Items listed in a dataset:
Start of Block
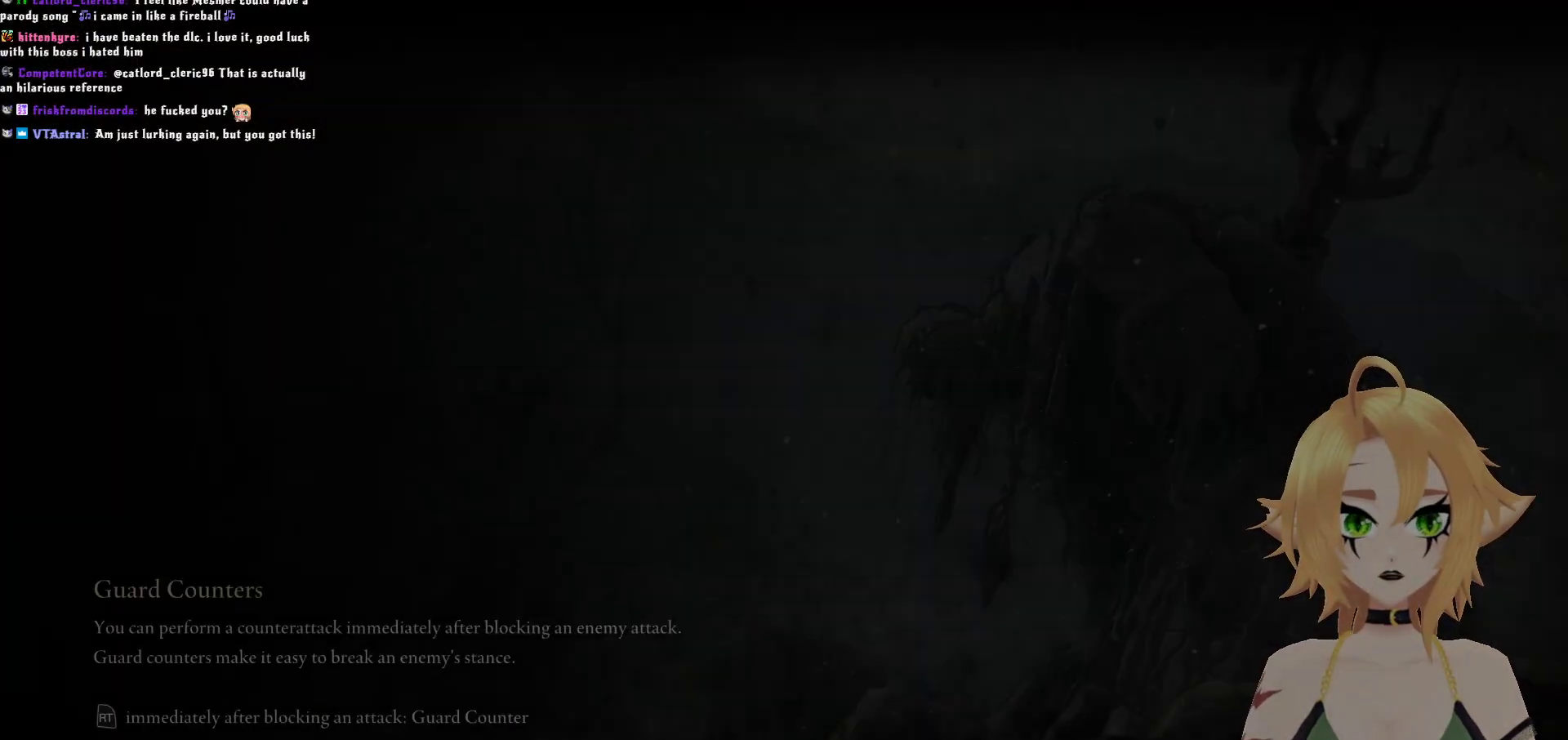
{"buttons": [], "left_stick": "center", "right_stick": "center", "events": []}
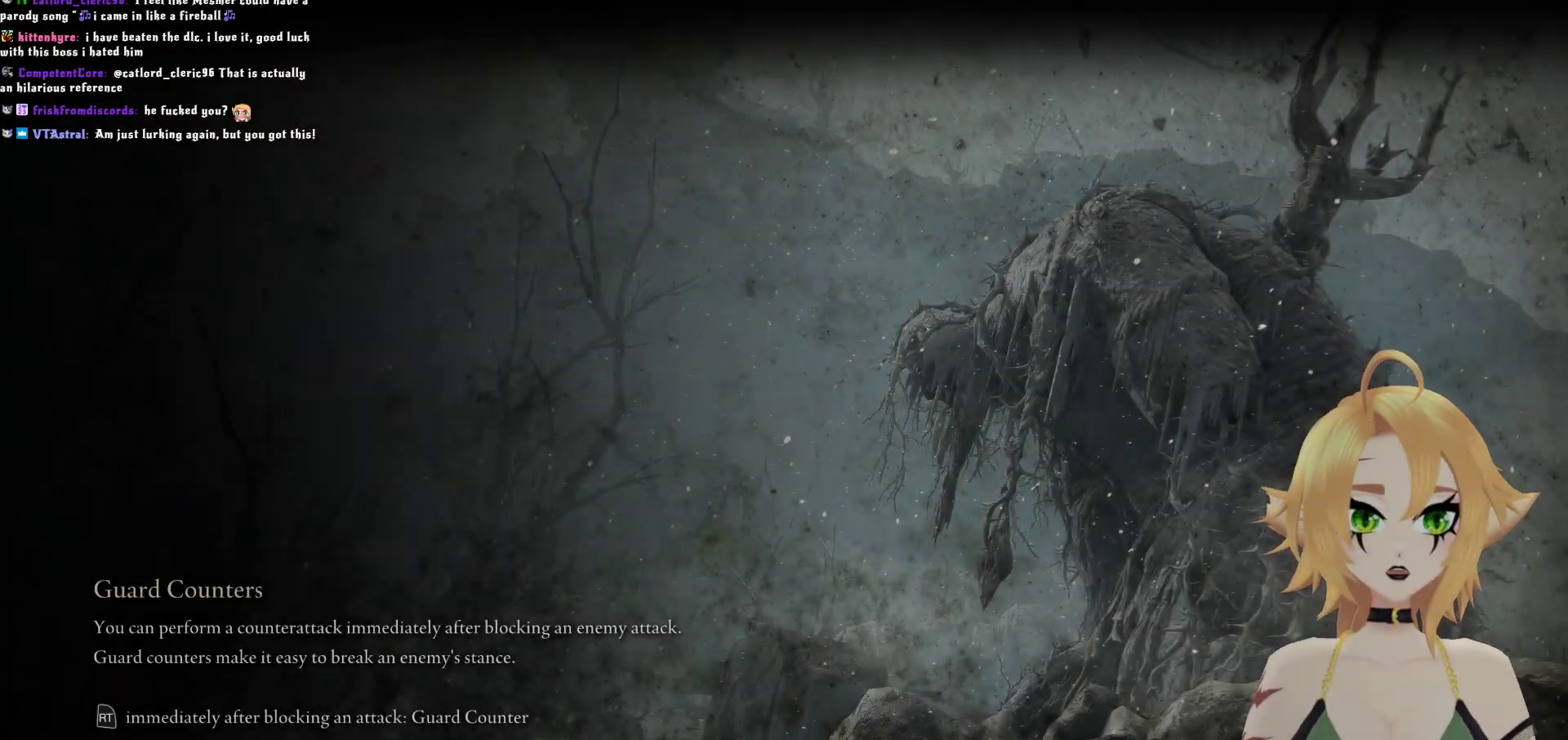
{"buttons": [], "left_stick": "center", "right_stick": "center", "events": []}
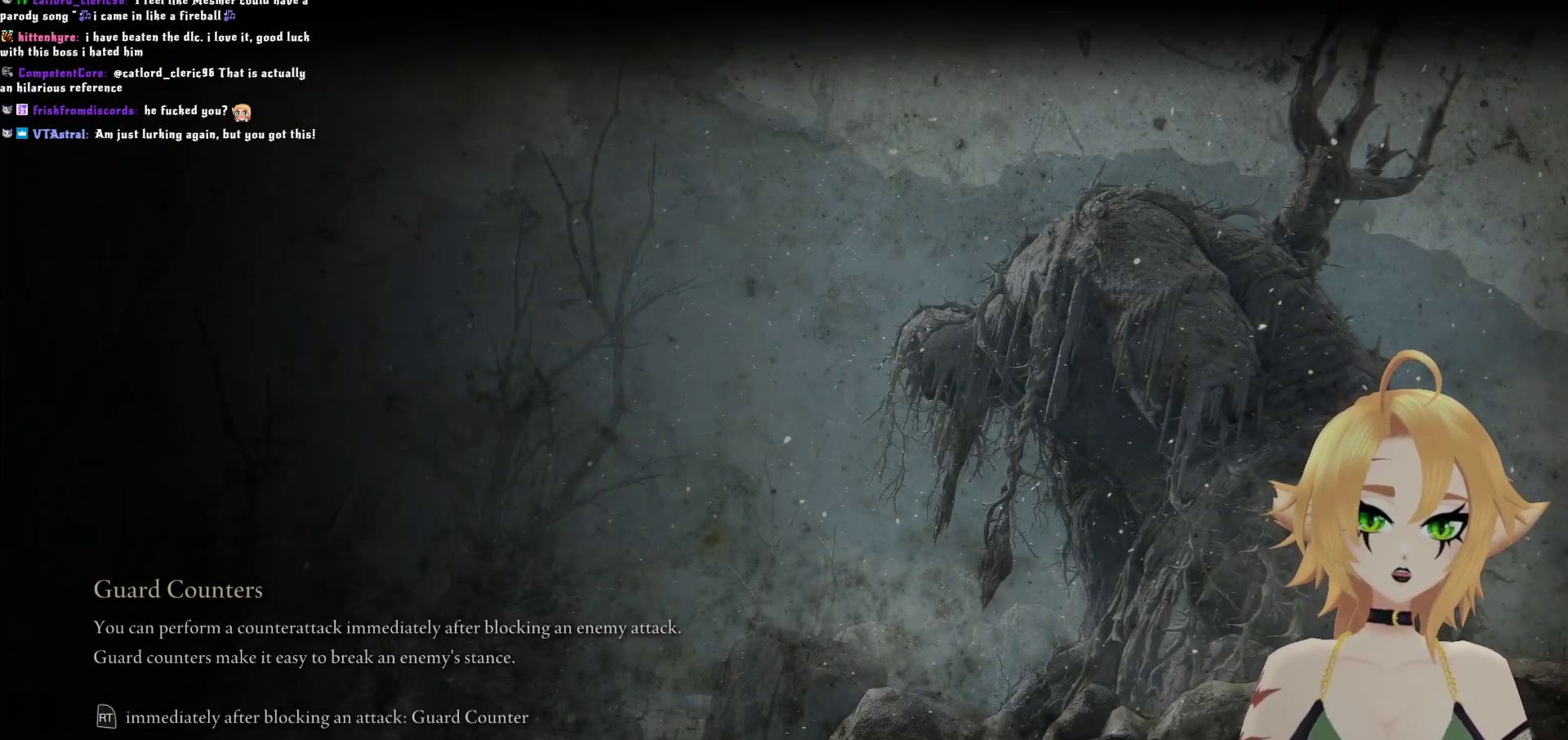
{"buttons": [], "left_stick": "center", "right_stick": "center", "events": []}
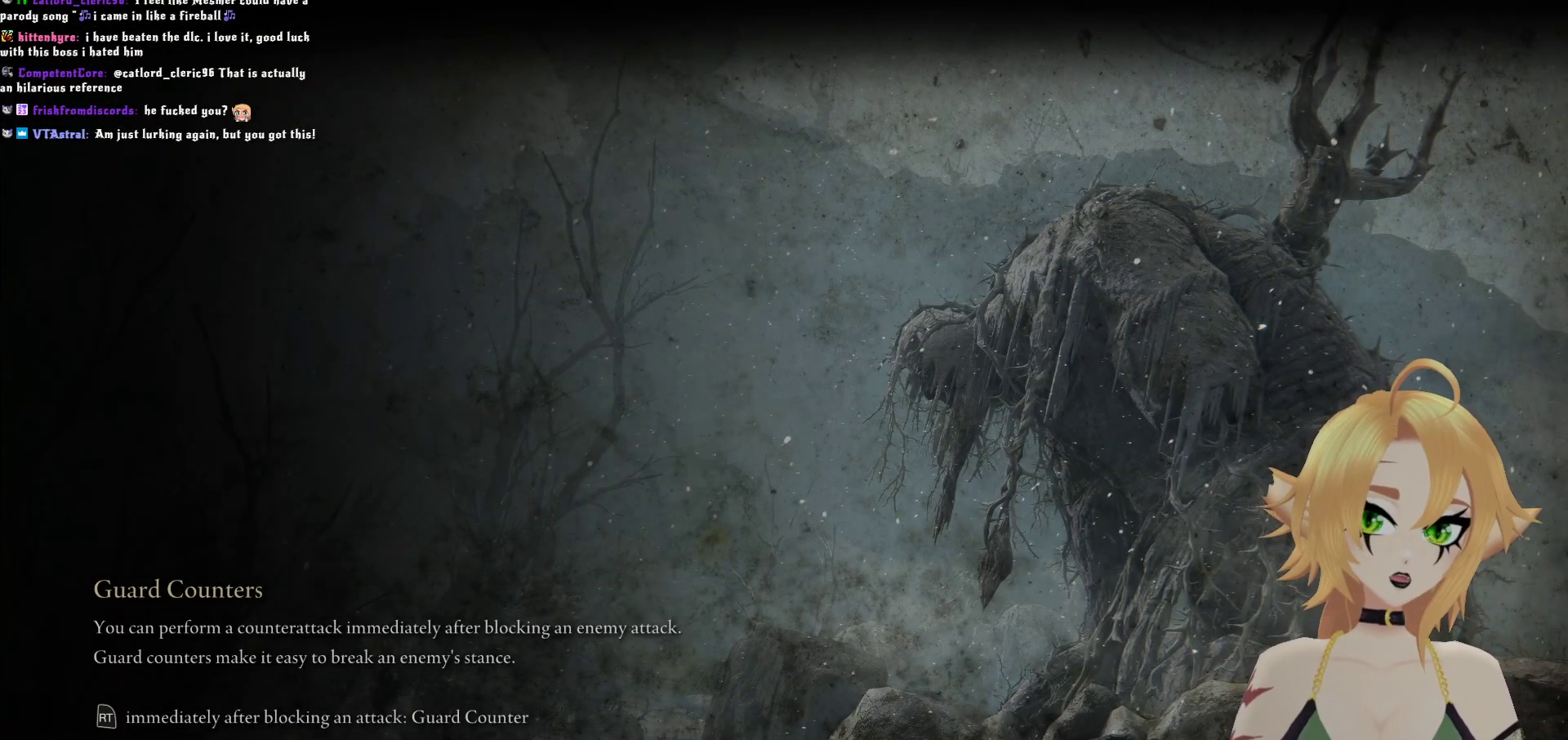
{"buttons": [], "left_stick": "center", "right_stick": "center", "events": []}
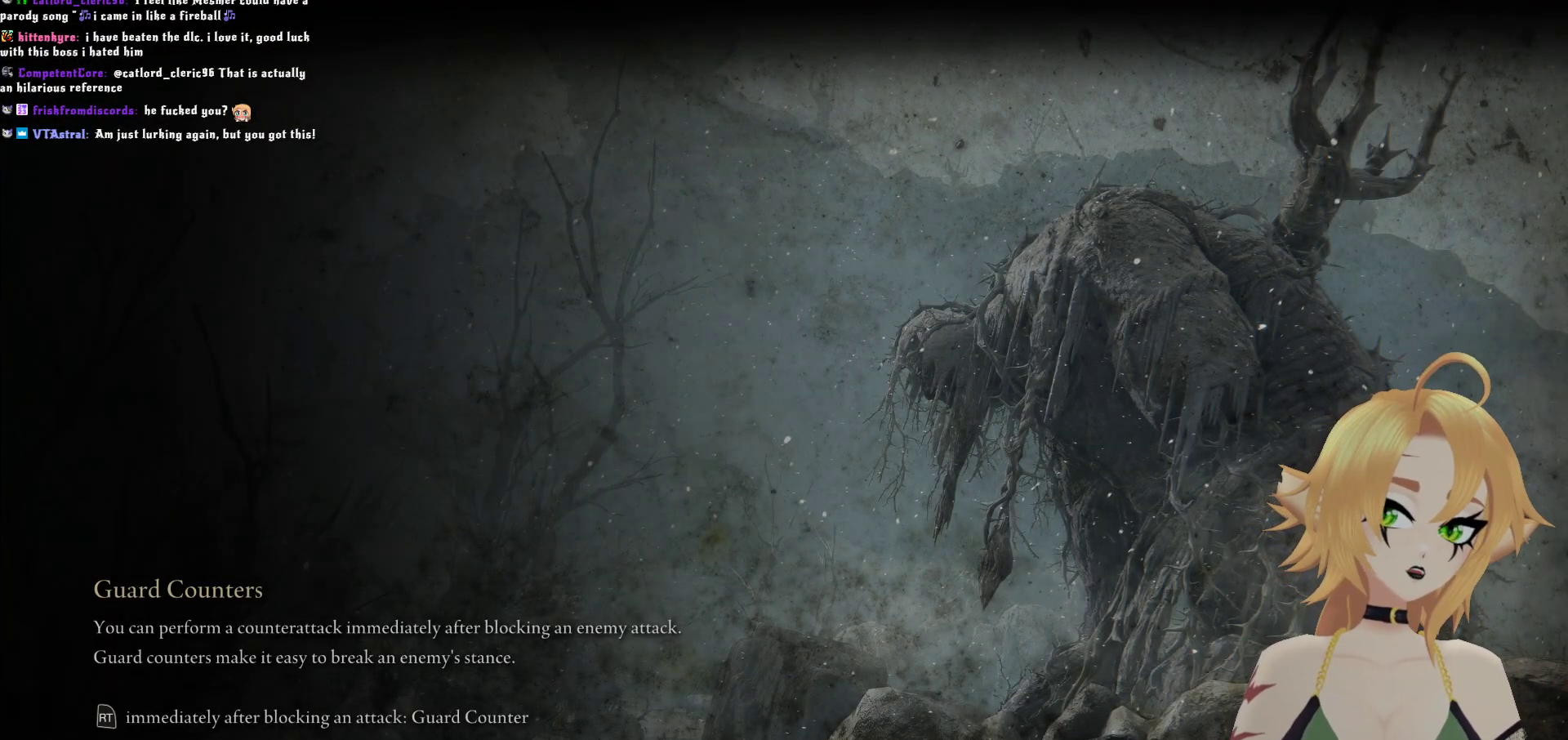
{"buttons": [], "left_stick": "center", "right_stick": "center", "events": []}
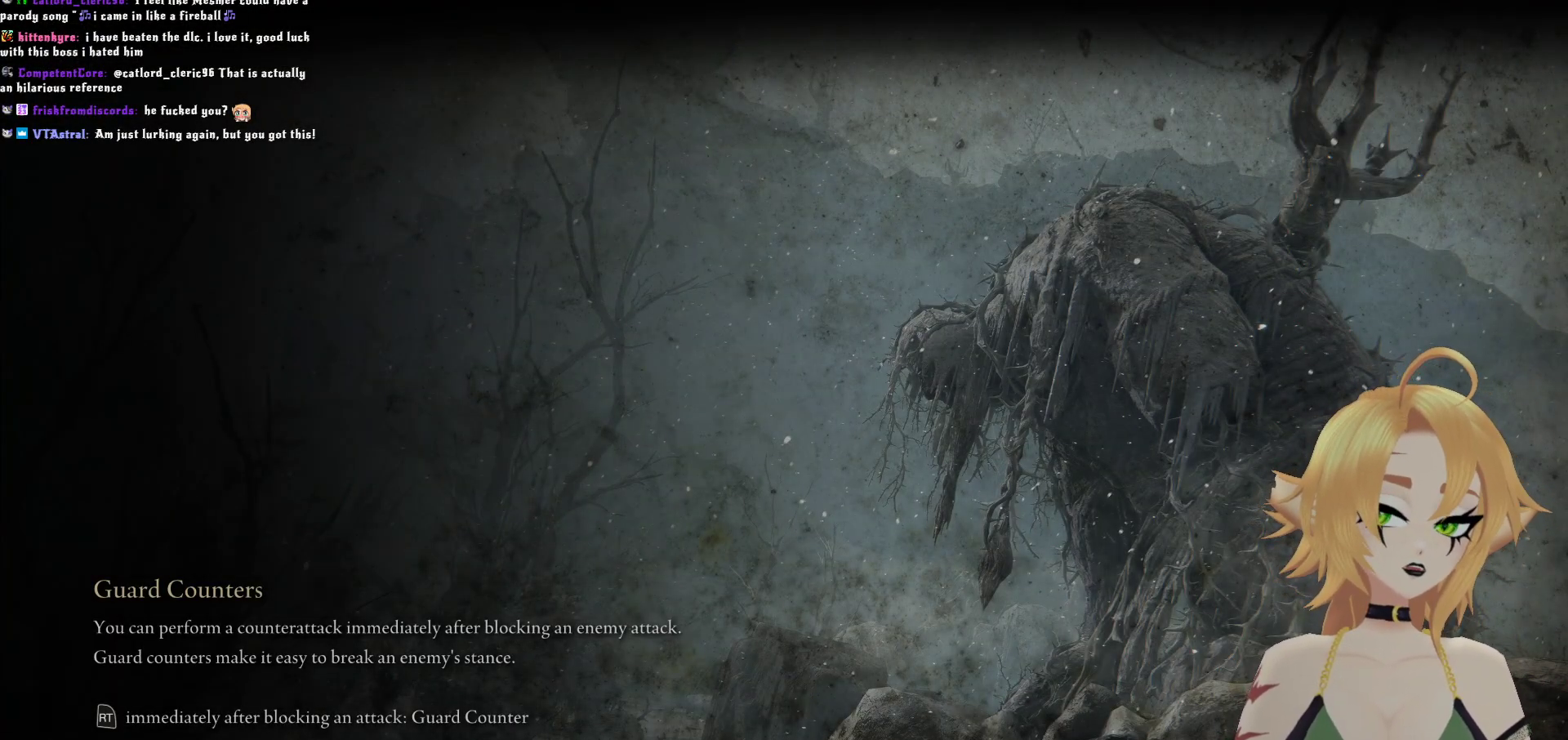
{"buttons": [], "left_stick": "center", "right_stick": "center", "events": []}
End of Block
_Work to complete_
A complete and exact copy of the records is required. Exclude the pictures.

_Result of the exercise_
{"buttons": [], "left_stick": "center", "right_stick": "center", "events": []}
{"buttons": [], "left_stick": "center", "right_stick": "center", "events": []}
{"buttons": [], "left_stick": "center", "right_stick": "center", "events": []}
{"buttons": [], "left_stick": "center", "right_stick": "center", "events": []}
{"buttons": [], "left_stick": "center", "right_stick": "center", "events": []}
{"buttons": [], "left_stick": "center", "right_stick": "center", "events": []}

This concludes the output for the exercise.